[[ The records open ]]
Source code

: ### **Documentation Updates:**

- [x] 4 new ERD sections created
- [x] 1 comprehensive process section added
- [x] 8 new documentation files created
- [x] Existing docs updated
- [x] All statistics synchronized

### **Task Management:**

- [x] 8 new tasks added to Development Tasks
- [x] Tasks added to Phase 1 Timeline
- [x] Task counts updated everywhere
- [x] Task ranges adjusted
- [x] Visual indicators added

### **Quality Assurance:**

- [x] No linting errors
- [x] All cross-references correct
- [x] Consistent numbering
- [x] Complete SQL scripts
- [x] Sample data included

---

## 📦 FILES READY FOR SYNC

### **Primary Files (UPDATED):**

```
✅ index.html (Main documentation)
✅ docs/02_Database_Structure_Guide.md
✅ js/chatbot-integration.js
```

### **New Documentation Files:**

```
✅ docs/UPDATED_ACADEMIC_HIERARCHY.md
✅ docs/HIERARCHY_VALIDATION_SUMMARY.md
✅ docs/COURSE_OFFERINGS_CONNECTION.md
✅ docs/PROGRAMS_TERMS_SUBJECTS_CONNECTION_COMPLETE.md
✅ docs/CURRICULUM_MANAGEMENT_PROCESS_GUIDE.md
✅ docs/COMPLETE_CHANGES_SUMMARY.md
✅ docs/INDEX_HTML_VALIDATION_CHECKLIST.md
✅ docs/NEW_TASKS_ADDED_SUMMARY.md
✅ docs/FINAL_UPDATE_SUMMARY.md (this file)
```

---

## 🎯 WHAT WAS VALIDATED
[[ The records closed ]]
- _What is needed_
Once the line with "- [x] Existing docs updated" has been found in the records above, retype it and every line after it exactly, and include nothing else.

- _Response_
- [x] Existing docs updated
- [x] All statistics synchronized

### **Task Management:**

- [x] 8 new tasks added to Development Tasks
- [x] Tasks added to Phase 1 Timeline
- [x] Task counts updated everywhere
- [x] Task ranges adjusted
- [x] Visual indicators added

### **Quality Assurance:**

- [x] No linting errors
- [x] All cross-references correct
- [x] Consistent numbering
- [x] Complete SQL scripts
- [x] Sample data included

---

## 📦 FILES READY FOR SYNC

### **Primary Files (UPDATED):**

```
✅ index.html (Main documentation)
✅ docs/02_Database_Structure_Guide.md
✅ js/chatbot-integration.js
```

### **New Documentation Files:**

```
✅ docs/UPDATED_ACADEMIC_HIERARCHY.md
✅ docs/HIERARCHY_VALIDATION_SUMMARY.md
✅ docs/COURSE_OFFERINGS_CONNECTION.md
✅ docs/PROGRAMS_TERMS_SUBJECTS_CONNECTION_COMPLETE.md
✅ docs/CURRICULUM_MANAGEMENT_PROCESS_GUIDE.md
✅ docs/COMPLETE_CHANGES_SUMMARY.md
✅ docs/INDEX_HTML_VALIDATION_CHECKLIST.md
✅ docs/NEW_TASKS_ADDED_SUMMARY.md
✅ docs/FINAL_UPDATE_SUMMARY.md (this file)
```

---

## 🎯 WHAT WAS VALIDATED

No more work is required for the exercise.